Resources

People often ask me "How did you learn how to hack?" The answer: by reading. This page is a collection of the blog posts and other articles that I have accumulated over the years of my journey. Enjoy!

Cronos Reentancy Bug- 1375

Father GoosePosted 1 Year Ago
  • Cronos is a Cosmos based chain that uses Ethermint as the smart contract runtime platform. They have the largest TVL within the Cosmos system.
  • Reentrancy is a vulnerability class where a user can execute some smart contract functionality, make an external call while the state is partially updated then abuse this partially updated state. It is a unique and common bug class to Solidity.
  • Within the TectonicStakingPoolV3, a user can call the function performConversionForTokens() with a path of different tokens. However, this doesn't contain an allowlist or checks for reentrancy.
  • Using the lack of protections, an attacker can stake their balance part way through the swap path. Why is this bad? Both before and after doing the swap, there is a call to balanceOf for TONIC on the current contract. The sent in amount of TONIC is thought to be amount that the user now has, crediting them all of this.

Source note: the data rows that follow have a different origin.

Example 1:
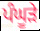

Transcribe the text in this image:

ਪੰਘੂੜੇ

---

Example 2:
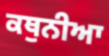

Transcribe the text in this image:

ਕਥੁਨੀਆ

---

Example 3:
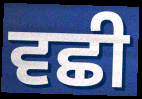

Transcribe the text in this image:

ਵਛੀ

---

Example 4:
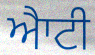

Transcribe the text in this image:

ਐਾਟੀ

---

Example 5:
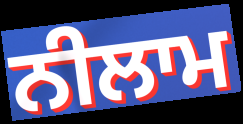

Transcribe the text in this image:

ਨੀਲਾਮ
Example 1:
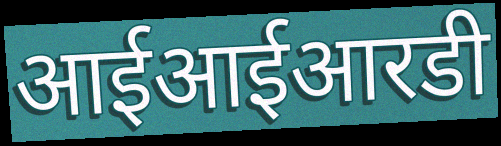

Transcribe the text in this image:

आईआईआरडी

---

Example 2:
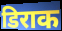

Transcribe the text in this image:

डिराक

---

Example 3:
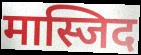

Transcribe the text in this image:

मास्जिद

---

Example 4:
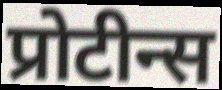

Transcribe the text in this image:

प्रोटीन्स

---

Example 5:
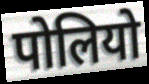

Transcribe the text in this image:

पोलियो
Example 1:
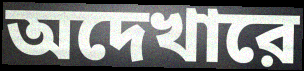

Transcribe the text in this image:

অদেখারে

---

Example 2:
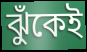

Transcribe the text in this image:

ঝুঁকেই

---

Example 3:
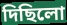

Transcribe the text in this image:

দিছিলো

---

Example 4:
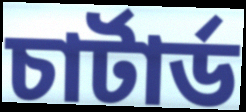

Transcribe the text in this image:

চার্টার্ড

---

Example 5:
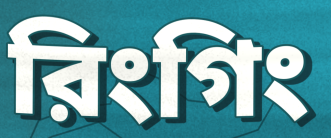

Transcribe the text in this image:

রিংগিং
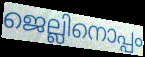
ജെല്ലിനൊപ്പം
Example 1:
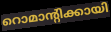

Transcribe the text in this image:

റൊമാന്റിക്കായി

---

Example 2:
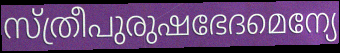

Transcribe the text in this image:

സ്ത്രീപുരുഷഭേദമെന്യേ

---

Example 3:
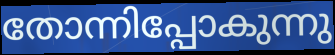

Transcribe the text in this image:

തോന്നിപ്പോകുന്നു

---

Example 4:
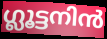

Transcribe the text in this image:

ഗ്ലൂട്ടനിൻ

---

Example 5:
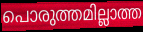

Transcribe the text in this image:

പൊരുത്തമില്ലാത്ത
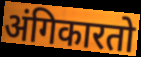
अंगिकारतो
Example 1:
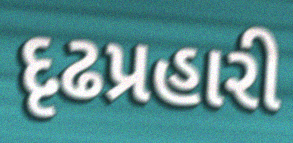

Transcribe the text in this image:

દૃઢપ્રહારી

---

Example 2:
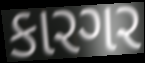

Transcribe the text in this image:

કારગર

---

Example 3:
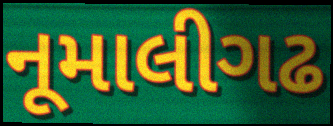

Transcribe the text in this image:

નૂમાલીગઢ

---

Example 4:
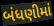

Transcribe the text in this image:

બંધણીમાં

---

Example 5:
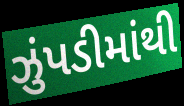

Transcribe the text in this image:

ઝુંપડીમાંથી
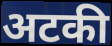
अटकी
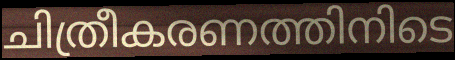
ചിത്രീകരണത്തിനിടെ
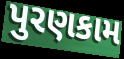
પુરણકામ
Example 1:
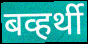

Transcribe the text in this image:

बव्हर्थी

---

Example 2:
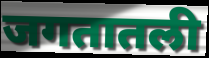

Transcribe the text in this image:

जगतातली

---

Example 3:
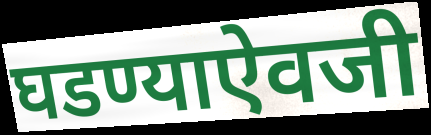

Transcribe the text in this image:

घडण्याऐवजी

  • By calling stake() part way through the execution of this, an attacker can send in tokens as part of the stake. So, they get counted both as the stake and as part of the transfer, leading to a double use of the TONIC. By repeating this over and over again, it's possible to steal almost all of the funds from the protocol.

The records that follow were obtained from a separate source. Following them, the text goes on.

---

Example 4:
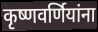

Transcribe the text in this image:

कृष्णवर्णियांना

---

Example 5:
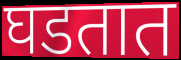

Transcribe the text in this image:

घडतात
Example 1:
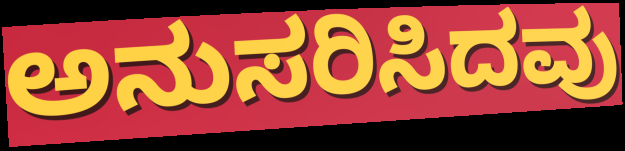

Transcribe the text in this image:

ಅನುಸರಿಸಿದವು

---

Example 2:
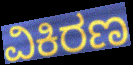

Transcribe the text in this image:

ವಿಕಿರಣ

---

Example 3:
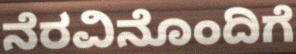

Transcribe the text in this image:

ನೆರವಿನೊಂದಿಗೆ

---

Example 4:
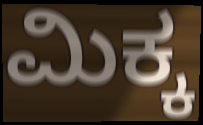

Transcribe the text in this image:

ಮಿಕ್ಕ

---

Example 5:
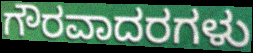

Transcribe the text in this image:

ಗೌರವಾದರಗಳು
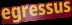
egressus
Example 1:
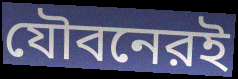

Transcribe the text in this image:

যৌবনেরই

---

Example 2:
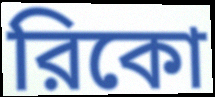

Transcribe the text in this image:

রিকো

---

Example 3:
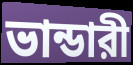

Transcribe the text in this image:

ভান্ডারী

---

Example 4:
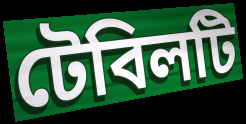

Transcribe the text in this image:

টেবিলটি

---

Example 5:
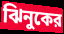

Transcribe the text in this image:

ঝিনুকের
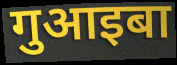
गुआइबा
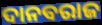
ଦାନବରାଜ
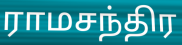
ராமசந்திர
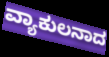
ವ್ಯಾಕುಲನಾದ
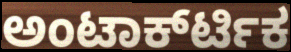
ಅಂಟಾರ್ಕ್‍ಟಿಕ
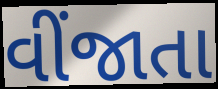
વીંજાતા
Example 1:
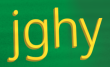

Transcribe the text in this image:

jghy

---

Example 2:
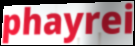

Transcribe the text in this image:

phayrei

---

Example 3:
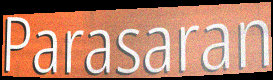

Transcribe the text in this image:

Parasaran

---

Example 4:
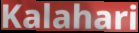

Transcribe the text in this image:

Kalahari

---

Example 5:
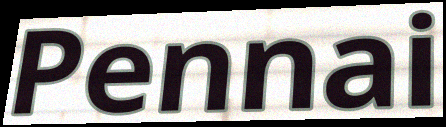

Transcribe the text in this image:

Pennai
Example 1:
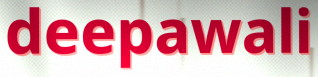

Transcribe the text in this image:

deepawali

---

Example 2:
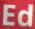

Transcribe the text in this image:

Ed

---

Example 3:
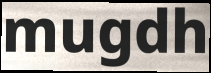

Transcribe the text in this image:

mugdh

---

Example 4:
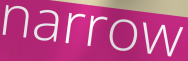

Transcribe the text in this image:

narrow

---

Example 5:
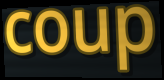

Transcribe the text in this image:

coup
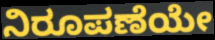
ನಿರೂಪಣೆಯೇ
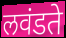
लवंडते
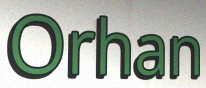
Orhan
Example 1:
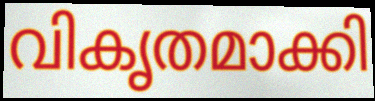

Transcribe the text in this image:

വികൃതമാക്കി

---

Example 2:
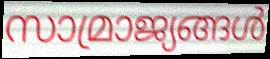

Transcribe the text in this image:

സാമ്രാജ്യങ്ങൾ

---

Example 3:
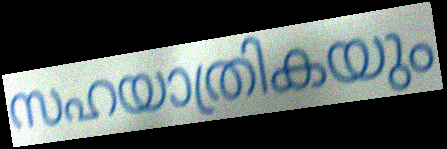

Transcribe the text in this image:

സഹയാത്രികയും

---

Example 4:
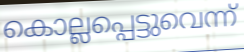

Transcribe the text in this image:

കൊല്ലപ്പെട്ടുവെന്ന്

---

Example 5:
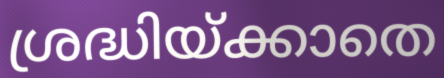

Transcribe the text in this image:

ശ്രദ്ധിയ്ക്കാതെ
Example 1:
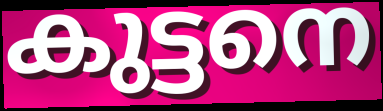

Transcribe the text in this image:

കുട്ടനെ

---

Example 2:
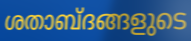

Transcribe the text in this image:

ശതാബ്ദങ്ങളുടെ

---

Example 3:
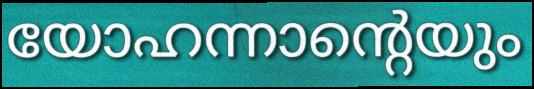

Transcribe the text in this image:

യോഹന്നാന്റെയും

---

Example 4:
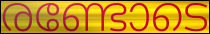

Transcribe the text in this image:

രണ്ടോടെ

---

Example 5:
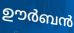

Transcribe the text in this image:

ഊർബൻ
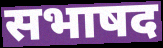
सभाषद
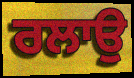
ਰਲਾਉ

  • The response from Cronos is why this caught my attention. Cronos deemed that since this had a 10 day waiting period and they had sufficient monitoring in place that this wasn't a risk. So, instead of a large payout, they were going to give them 2K and move on. Immunefi rejected this, claimed it deserved a max payout then kicked Cronos off the platform when they refused.
  • To me, 2K is too low but a max payout is too high. Defense-in-depth measures need to be taken into consideration. The timelock is sufficient to me to lower the impact but should still be high high or a low critical.
  • I don't like the precedent of having private monitoring tools as a silver bullet. 1) they can't be audited and 2) how do we know that people will respond to it correctly? Regardless, good finding and it's a bummer that they didn't pay out for this.